(TRY IT): Retype the text on the 2PL model from "Figure 3 displays" up to and including "variable item discrimination.".

An overview of the infit and outfit mean-square statistics for participants.
The mean values for both infit and outfit statistics fall within the acceptable range of 0.7 to 1.3, suggesting that, on average, participants’ responses align well with model expectations.
2-PL analysis
In the 2PL model, item difficulties were broadly consistent with Rasch estimates, though some items exhibited greater separation (Table 2). Discrimination values varied considerably, ranging from a high of 11.1 in item 7, indicating strong differentiation between ability levels, to a low of 0.65 in item 8, indicating limited contribution to distinguishing student performance.
Figure 3 displays the ICCs for the 2PL. In this model, items have distinct slopes that reflect their discrimination ability. For example, item 7 has a high discrimination of 11.1, indicating it is effective at distinguishing between ability levels, while item 8 has a lower discrimination of 0.65, suggesting it contributes less to differentiating individuals. Difficulty estimates also differ, with item 1 having a greater difficulty in the 2PL model (9.45) compared to the Rasch model (4.61), and item 7 showing an increase in difficulty from 6.21 in the Rasch model to 30.2 in the 2PL model. This variability in slopes and difficulty values highlights the flexibility of the 2PL model in capturing differences in item performance.
Figure 3

Item characteristics curves for 2PL model. Distinct slopes illustrate variable item discrimination.
The TIF for the 2PL model (Figure 4) also peaks around theta = −2 but exhibits a sharper peak compared to the Rasch model, suggesting that the 2PL model provides concentrated information at this specific ability level. However, the information declines outside this range, making the 2PL model less consistent across other ability levels. The sharpness of this peak is likely due to the high discrimination of certain items, such as item 7, which has a high discrimination parameter (11.1). This allows the 2PL model to be informative for lower ability levels but less effective at moderate and higher levels.

(Dataset records)

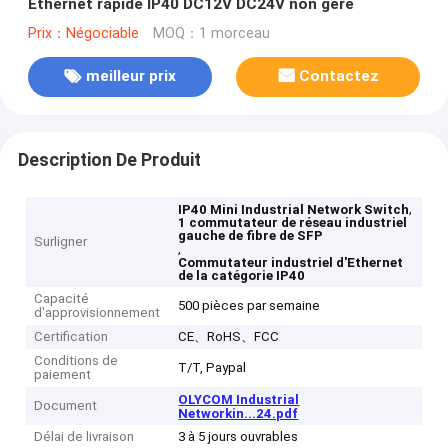
Ethernet rapide IP40 DC12V DC24V non géré
Prix：Négociable
MOQ：1 morceau
meilleur prix
Contactez
Description De Produit
,
IP40 Mini Industrial Network Switch
1 commutateur de réseau industriel
gauche de fibre de SFP
Surligner
,
Commutateur industriel d'Ethernet
de la catégorie IP40
Capacité
500 pièces par semaine
d'approvisionnement
Certification
CE、RoHS、FCC
Conditions de
T/T, Paypal
paiement
OLYCOM Industrial
Document
Networkin...24.pdf
Délai de livraison
3 à 5 jours ouvrables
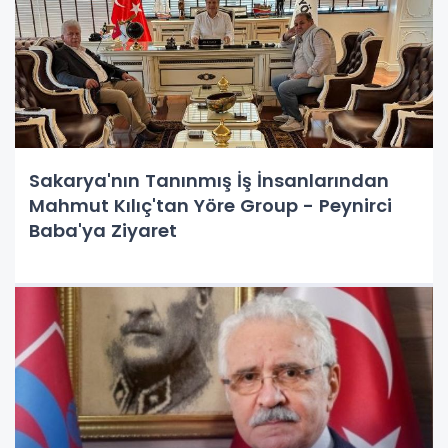
Sakarya'nın Tanınmış İş İnsanlarından
Mahmut Kılıç'tan Yöre Group - Peynirci
Baba'ya Ziyaret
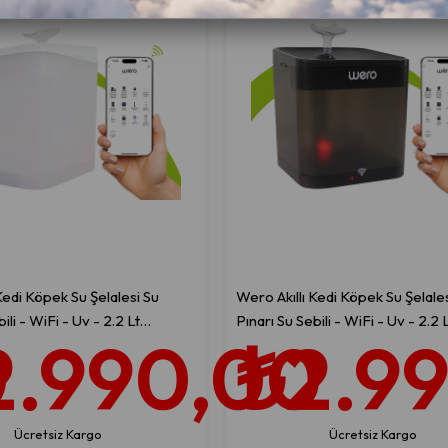
Kedi Köpek Su Şelalesi Su
Wero Akıllı Kedi Köpek Su Şelales
ili - WiFi - Uv - 2.2 Lt
Pınarı Su Sebili - WiFi - Uv - 2.2 
0
2.990,00
₺2.9
u Temizleme – Beyaz
Otomatik Su Temizleme – Siyah
Ücretsiz Kargo
Ücretsiz Kargo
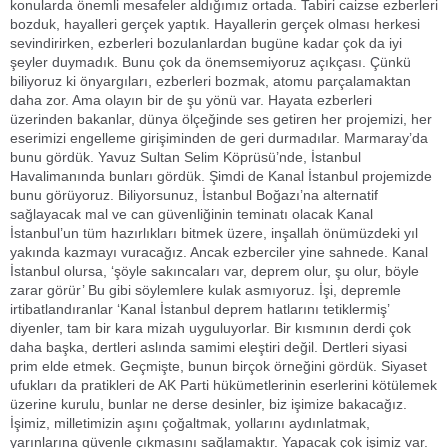
konularda önemli mesafeler aldığımız ortada. Tabiri caizse ezberleri
bozduk, hayalleri gerçek yaptık. Hayallerin gerçek olması herkesi
sevindirirken, ezberleri bozulanlardan bugüne kadar çok da iyi
şeyler duymadık. Bunu çok da önemsemiyoruz açıkçası. Çünkü
biliyoruz ki önyargıları, ezberleri bozmak, atomu parçalamaktan
daha zor. Ama olayın bir de şu yönü var. Hayata ezberleri
üzerinden bakanlar, dünya ölçeğinde ses getiren her projemizi, her
eserimizi engelleme girişiminden de geri durmadılar. Marmaray’da
bunu gördük. Yavuz Sultan Selim Köprüsü’nde, İstanbul
Havalimanında bunları gördük. Şimdi de Kanal İstanbul projemizde
bunu görüyoruz. Biliyorsunuz, İstanbul Boğazı’na alternatif
sağlayacak mal ve can güvenliğinin teminatı olacak Kanal
İstanbul’un tüm hazırlıkları bitmek üzere, inşallah önümüzdeki yıl
yakında kazmayı vuracağız. Ancak ezberciler yine sahnede. Kanal
İstanbul olursa, ‘şöyle sakıncaları var, deprem olur, şu olur, böyle
zarar görür’ Bu gibi söylemlere kulak asmıyoruz. İşi, depremle
irtibatlandıranlar ‘Kanal İstanbul deprem hatlarını tetiklermiş’
diyenler, tam bir kara mizah uyguluyorlar. Bir kısmının derdi çok
daha başka, dertleri aslında samimi eleştiri değil. Dertleri siyasi
prim elde etmek. Geçmişte, bunun birçok örneğini gördük. Siyaset
ufukları da pratikleri de AK Parti hükümetlerinin eserlerini kötülemek
üzerine kurulu, bunlar ne derse desinler, biz işimize bakacağız.
İşimiz, milletimizin aşını çoğaltmak, yollarını aydınlatmak,
yarınlarına güvenle çıkmasını sağlamaktır. Yapacak çok işimiz var.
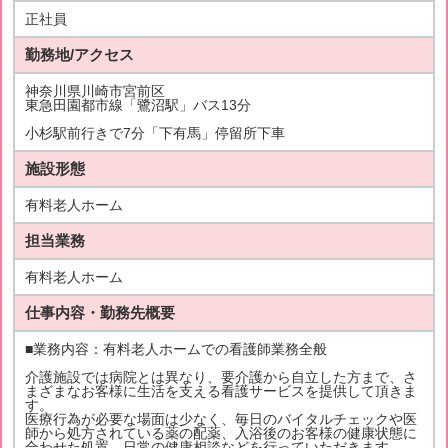
正社員
勤務地/アクセス
神奈川県川崎市宮前区
東急田園都市線「鷺沼駅」バス13分
小杉駅前行きで7分「下有馬」停留所下車
施設形態
有料老人ホーム
担当業務
有料老人ホーム
仕事内容・勤務先概要
■業務内容：有料老人ホームでの看護師業務全般
介護施設では病院とは異なり、要介護から自立した方まで、さ
まざまなお客様に生活を支える看護サービスを提供して頂きま
す。
医療行為が必要な場面は少なく、毎日のバイタルチェックや医
師から処方されている薬の配薬、入浴後のお客様の健康状態に
合わせた処置、日常の健康相談などを行っていただきます。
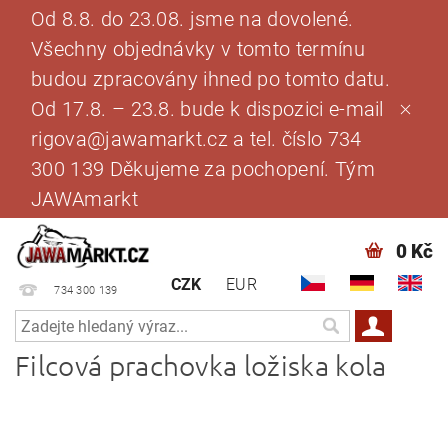
Od 8.8. do 23.08. jsme na dovolené.
Všechny objednávky v tomto termínu
budou zpracovány ihned po tomto datu.
Od 17.8. – 23.8. bude k dispozici e-mail
rigova@jawamarkt.cz a tel. číslo 734
300 139 Děkujeme za pochopení. Tým
JAWAmarkt
0 Kč
CZK
EUR
734 300 139
Filcová prachovka ložiska kola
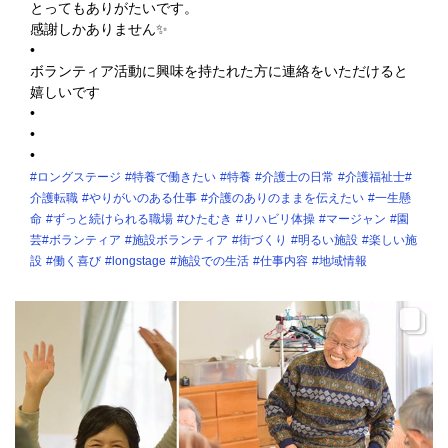
とってもありがたいです。
感謝しかありません✨
•
ボランティア活動に興味を持たれた方に連絡をいただけると
嬉しいです
•
•
•
#ロングステージ
#特養で働きたい
#特養
#介護士の日常
#介護福祉士
#
介護転職
#やりがいのある仕事
#介護のありのままを伝えたい
#一生懸
命
#ずっと続けられる職場
#ひたむき
#リハビリ体操
#マージャン
#園
芸
#ボランティア
#施設ボランティア
#街づくり
#明るい施設
#楽しい施
設
#働く喜び
#longstage
#施設での生活
#仕事内容
#地域情報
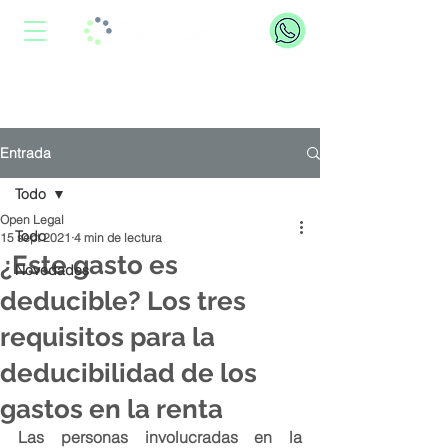
Entrada
Todo
Open Legal
Todo
15 sept 2021
4 min de lectura
¿Este gasto es
Novedades
deducible? Los tres
requisitos para la
deducibilidad de los
gastos en la renta
Las personas involucradas en la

(YOUR RESPONSE):
Figure 3 displays the ICCs for the 2PL. In this model, items have distinct slopes that reflect their discrimination ability. For example, item 7 has a high discrimination of 11.1, indicating it is effective at distinguishing between ability levels, while item 8 has a lower discrimination of 0.65, suggesting it contributes less to differentiating individuals. Difficulty estimates also differ, with item 1 having a greater difficulty in the 2PL model (9.45) compared to the Rasch model (4.61), and item 7 showing an increase in difficulty from 6.21 in the Rasch model to 30.2 in the 2PL model. This variability in slopes and difficulty values highlights the flexibility of the 2PL model in capturing differences in item performance.
Figure 3

Item characteristics curves for 2PL model. Distinct slopes illustrate variable item discrimination.